Look, Appleby does not care about cost reduction. His company, Bluefin Solutions sells HANA consulting services. Let’s get real.
“Looks back through your last year of BI projects and talk to the project managers. How much over-run was there on those projects and how much was attributable to performance problems? Moving to BW on HANA will allow you to reduce over-runs.”
I see many SAP accounts, and I don’t know of customers that have HANA performance problems with Oracle or DB2. Secondly, simply upgrading to Oracle 12C or DB2 BLU will speed the performance more than pulling out previous versions of these databases and replacing them with HANA.
This is covered in the article What is the Actual Performance of HANA?
SAP has had years to provide evidence of HANA’s superior performance, and they have provided nothing to support any of their marketing claims.
The Benefits Case
“Hopefully by now you will be able to create a basic cost/saving sheet for BW on HANA – in every example I have seen, it has saved organisations money either in TCA (for new implementations) or TCO (for migrations of existing EDWs). This makes BW a “no brainer” in the eyes of the people I have spoken to, and so we can focus on making the soft benefits case attractive.”
Based upon what?
All of the information provided by Appleby up to this point has been false. Much of it ludicrously so. Bluefin Solutions makes its money from implementing SAP and was very focused on getting HANA business at this time. Who would trust a salesperson to provide assumptions to develop a benefits case?
“Performance problems are the single biggest reason why BI projects overrun and are delayed. With BW on HANA you still need to design performant solutions, but you don’t have to worry about large or complex data models.”

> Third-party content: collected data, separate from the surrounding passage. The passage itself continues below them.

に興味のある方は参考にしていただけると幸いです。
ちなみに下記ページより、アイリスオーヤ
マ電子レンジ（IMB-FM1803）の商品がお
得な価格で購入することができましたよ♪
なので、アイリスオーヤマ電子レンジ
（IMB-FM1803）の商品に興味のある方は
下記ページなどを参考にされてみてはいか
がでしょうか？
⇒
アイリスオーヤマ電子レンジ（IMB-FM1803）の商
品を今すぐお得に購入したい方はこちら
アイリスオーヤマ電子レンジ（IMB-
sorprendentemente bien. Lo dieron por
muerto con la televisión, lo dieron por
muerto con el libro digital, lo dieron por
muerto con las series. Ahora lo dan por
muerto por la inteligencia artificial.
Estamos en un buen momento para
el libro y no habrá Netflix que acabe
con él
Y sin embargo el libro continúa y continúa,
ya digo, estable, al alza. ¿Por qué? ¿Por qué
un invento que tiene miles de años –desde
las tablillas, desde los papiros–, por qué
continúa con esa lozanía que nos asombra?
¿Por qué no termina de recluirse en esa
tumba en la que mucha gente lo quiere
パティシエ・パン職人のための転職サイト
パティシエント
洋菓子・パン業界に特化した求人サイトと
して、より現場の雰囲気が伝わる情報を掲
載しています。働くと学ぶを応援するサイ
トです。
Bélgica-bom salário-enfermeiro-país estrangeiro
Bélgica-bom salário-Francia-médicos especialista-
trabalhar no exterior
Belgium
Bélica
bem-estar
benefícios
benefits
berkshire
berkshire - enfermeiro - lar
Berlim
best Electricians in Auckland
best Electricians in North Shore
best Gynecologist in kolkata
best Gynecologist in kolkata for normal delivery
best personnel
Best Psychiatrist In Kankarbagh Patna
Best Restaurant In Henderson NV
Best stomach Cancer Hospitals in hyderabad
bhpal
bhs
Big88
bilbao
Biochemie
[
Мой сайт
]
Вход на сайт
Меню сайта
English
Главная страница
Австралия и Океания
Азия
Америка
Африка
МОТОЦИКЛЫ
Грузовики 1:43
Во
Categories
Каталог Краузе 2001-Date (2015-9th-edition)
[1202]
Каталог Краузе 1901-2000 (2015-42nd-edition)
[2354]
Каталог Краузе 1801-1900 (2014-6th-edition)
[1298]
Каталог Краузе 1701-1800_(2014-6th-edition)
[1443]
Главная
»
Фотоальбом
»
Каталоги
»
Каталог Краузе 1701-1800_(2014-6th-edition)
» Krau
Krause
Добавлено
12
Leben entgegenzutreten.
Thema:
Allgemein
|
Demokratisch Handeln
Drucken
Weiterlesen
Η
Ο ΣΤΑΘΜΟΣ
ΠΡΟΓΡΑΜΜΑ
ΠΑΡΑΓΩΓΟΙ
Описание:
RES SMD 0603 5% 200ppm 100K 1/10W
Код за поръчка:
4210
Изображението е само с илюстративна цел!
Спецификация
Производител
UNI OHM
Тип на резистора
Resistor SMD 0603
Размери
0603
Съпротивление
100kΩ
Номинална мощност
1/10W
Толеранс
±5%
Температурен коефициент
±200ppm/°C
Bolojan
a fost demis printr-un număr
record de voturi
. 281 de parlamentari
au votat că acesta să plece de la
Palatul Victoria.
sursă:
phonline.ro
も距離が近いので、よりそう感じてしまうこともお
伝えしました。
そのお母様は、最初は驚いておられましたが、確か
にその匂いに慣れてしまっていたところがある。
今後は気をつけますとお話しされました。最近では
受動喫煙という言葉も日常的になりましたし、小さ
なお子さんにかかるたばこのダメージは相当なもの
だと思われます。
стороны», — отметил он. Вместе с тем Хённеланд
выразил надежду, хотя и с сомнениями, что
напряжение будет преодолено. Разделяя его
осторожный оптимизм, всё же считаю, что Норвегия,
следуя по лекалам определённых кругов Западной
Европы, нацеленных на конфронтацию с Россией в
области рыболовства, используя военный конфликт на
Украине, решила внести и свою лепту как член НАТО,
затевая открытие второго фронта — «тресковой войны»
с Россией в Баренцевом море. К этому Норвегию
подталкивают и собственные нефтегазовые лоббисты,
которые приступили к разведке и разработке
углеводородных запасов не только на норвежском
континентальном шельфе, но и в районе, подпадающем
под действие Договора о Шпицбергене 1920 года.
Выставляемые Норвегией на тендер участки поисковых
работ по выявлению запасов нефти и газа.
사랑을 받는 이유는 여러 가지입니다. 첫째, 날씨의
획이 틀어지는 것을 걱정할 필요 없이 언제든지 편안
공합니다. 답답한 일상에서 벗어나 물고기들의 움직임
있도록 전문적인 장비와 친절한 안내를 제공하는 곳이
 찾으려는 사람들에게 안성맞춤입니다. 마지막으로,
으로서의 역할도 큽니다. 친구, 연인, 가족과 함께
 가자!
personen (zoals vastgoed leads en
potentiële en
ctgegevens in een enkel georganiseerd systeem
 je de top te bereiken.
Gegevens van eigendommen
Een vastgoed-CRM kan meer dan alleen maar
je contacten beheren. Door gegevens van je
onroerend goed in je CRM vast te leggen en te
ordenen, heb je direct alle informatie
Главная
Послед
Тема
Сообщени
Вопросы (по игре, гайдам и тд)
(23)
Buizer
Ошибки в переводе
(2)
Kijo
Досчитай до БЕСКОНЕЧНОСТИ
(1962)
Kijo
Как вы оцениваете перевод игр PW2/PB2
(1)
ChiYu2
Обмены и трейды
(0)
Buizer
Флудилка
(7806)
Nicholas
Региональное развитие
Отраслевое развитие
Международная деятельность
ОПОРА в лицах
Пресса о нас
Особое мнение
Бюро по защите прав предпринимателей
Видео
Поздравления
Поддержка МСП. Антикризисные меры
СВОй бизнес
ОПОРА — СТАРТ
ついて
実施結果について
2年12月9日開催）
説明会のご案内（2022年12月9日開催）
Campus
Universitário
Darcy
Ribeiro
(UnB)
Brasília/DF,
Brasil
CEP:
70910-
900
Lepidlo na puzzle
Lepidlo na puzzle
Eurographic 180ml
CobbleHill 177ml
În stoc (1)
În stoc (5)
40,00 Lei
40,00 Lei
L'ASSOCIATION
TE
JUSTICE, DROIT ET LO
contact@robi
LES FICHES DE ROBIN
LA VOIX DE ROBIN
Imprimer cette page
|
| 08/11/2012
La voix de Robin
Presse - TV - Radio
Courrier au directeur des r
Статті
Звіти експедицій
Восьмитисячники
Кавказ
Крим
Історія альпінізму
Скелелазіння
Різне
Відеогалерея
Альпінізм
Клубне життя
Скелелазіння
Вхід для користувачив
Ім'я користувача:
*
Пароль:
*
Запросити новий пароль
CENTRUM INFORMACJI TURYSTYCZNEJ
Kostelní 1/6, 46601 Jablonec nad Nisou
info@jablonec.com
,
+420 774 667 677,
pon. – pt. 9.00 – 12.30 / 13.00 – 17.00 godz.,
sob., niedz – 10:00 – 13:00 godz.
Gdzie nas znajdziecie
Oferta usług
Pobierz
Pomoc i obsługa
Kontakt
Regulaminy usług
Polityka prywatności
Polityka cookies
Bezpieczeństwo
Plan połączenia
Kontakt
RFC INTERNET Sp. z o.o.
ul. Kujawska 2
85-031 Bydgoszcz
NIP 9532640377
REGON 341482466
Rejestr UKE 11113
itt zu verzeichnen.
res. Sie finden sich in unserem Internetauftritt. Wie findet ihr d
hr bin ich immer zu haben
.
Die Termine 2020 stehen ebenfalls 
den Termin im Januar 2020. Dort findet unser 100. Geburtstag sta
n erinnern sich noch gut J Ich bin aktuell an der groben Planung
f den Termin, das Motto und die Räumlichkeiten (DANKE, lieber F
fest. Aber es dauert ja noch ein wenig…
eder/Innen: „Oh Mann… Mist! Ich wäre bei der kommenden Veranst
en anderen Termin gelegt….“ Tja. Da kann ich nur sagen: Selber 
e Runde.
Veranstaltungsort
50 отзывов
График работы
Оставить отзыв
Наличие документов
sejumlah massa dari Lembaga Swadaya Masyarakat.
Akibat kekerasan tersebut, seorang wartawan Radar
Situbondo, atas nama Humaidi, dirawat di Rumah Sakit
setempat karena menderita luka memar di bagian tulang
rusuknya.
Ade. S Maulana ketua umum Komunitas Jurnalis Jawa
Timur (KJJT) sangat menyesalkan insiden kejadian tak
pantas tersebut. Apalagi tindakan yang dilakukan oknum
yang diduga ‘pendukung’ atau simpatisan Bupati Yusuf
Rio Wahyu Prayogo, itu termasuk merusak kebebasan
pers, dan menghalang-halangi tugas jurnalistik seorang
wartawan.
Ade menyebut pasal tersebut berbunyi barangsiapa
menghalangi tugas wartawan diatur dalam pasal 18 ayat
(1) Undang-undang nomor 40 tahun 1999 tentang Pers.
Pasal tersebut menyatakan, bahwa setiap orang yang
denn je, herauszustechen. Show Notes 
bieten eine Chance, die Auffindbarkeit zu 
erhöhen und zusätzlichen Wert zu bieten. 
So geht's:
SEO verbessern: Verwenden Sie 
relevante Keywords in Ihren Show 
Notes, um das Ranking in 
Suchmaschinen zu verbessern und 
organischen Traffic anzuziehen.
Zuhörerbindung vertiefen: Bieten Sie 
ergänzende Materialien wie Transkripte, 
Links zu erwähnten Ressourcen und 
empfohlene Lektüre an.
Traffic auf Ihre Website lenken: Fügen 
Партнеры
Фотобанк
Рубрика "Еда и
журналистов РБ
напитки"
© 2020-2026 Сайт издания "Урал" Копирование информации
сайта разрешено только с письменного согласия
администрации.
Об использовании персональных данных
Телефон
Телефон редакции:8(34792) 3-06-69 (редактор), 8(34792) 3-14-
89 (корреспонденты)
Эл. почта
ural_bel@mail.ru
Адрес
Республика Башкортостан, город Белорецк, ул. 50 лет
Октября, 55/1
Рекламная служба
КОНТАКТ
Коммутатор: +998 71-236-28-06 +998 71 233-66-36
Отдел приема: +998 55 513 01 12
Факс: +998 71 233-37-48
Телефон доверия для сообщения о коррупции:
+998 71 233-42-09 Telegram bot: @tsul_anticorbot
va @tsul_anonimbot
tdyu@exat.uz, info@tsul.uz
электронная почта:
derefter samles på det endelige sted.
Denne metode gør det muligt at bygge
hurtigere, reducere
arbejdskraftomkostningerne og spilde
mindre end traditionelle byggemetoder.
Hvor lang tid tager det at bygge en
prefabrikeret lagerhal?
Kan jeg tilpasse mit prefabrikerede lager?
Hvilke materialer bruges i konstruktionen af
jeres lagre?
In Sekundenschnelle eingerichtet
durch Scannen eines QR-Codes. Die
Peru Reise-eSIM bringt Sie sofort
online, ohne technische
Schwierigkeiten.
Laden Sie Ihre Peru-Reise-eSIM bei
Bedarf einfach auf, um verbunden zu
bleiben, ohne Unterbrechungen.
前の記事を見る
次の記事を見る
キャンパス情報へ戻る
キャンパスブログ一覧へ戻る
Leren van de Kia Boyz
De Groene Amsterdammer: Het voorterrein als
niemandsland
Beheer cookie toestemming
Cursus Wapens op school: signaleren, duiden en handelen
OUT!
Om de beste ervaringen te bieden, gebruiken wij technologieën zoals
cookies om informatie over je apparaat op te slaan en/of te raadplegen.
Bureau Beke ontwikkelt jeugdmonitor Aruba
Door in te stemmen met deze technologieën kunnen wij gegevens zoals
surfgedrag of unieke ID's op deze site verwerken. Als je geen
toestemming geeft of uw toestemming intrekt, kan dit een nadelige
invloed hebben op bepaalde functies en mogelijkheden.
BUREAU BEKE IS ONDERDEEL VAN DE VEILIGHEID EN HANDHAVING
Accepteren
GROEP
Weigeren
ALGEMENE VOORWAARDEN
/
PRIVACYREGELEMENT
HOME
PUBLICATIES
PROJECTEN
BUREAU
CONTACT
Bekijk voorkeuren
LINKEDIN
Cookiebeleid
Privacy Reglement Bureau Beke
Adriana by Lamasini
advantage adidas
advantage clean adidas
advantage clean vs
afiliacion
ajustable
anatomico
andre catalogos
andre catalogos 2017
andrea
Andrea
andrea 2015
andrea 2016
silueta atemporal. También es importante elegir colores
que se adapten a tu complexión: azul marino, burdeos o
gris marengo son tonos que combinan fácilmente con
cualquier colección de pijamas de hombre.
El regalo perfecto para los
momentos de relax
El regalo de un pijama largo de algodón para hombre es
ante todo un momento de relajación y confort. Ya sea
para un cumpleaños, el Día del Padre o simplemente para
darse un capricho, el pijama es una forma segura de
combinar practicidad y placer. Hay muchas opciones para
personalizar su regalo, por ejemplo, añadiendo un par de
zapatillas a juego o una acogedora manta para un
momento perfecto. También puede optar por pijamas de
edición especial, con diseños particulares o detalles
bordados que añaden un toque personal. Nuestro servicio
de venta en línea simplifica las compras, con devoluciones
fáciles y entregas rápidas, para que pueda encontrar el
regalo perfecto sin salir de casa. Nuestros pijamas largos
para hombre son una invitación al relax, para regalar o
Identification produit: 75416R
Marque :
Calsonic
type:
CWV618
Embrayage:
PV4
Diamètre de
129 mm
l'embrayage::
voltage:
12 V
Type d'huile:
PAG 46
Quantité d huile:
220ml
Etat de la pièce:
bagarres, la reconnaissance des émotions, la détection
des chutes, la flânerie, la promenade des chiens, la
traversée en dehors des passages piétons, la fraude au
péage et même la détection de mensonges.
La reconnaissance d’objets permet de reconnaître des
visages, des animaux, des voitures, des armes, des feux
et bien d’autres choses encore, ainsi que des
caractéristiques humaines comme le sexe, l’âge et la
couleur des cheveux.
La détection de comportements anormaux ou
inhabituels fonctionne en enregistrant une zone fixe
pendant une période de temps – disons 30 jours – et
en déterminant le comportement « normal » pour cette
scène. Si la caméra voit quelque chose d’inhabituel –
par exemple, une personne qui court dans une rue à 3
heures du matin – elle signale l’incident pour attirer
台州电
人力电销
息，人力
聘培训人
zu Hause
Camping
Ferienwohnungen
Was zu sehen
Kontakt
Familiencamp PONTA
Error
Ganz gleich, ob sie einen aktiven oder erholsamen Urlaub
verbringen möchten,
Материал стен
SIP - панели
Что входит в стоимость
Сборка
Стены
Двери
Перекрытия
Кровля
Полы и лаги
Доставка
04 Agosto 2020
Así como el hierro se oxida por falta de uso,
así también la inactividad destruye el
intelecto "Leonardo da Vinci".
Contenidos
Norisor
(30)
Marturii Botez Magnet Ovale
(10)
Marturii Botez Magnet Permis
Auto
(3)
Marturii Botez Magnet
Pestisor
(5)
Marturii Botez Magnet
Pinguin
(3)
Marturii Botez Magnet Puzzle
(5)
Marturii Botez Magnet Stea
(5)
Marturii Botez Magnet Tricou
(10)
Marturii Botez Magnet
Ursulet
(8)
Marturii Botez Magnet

That is not at all what we have seen on projects. The number one complaint about BW on Oracle or DB2 is unrelated to the database. It has to do with the productivity issue with the BW.
The most direct and cost-effective way to address this is to replace the BW with a more competitive data warehouse application, not to but BW on HANA.
“Implementing BW on HANA becomes a no-brainer for most organising who try to build a business case in this way. What elements have I missed and what other components are you using to build the business case? Let me know and I will update this article to include them!”
This article has been a no-brainer, in that you would have to lack a brain to believe it. It is chocked full of lies, and with Appleby repeating whatever SAP marketing told him to say.
This article appears to be a competition to see how much Appleby can ingratiate himself to Hasso Plattner. When Hasso sees a nice compliant article like this (and HANA is his baby) he is likely to shower the entity that carries the flag for HANA with benefits. This is another problem in that Appleby is partially writing this article to score points — accuracy is the furthest thing from his mind. All the messaging provided here was coordinated with SAP before Appleby wrote the article. And once you can see what went on in the background it is quite insulting to the reader.
It also drives down to an unsettling pathway with Appleby continually trying to get SAP customers to contact their SAP sales rep.
This article receives a 1 out of 10 for accuracy.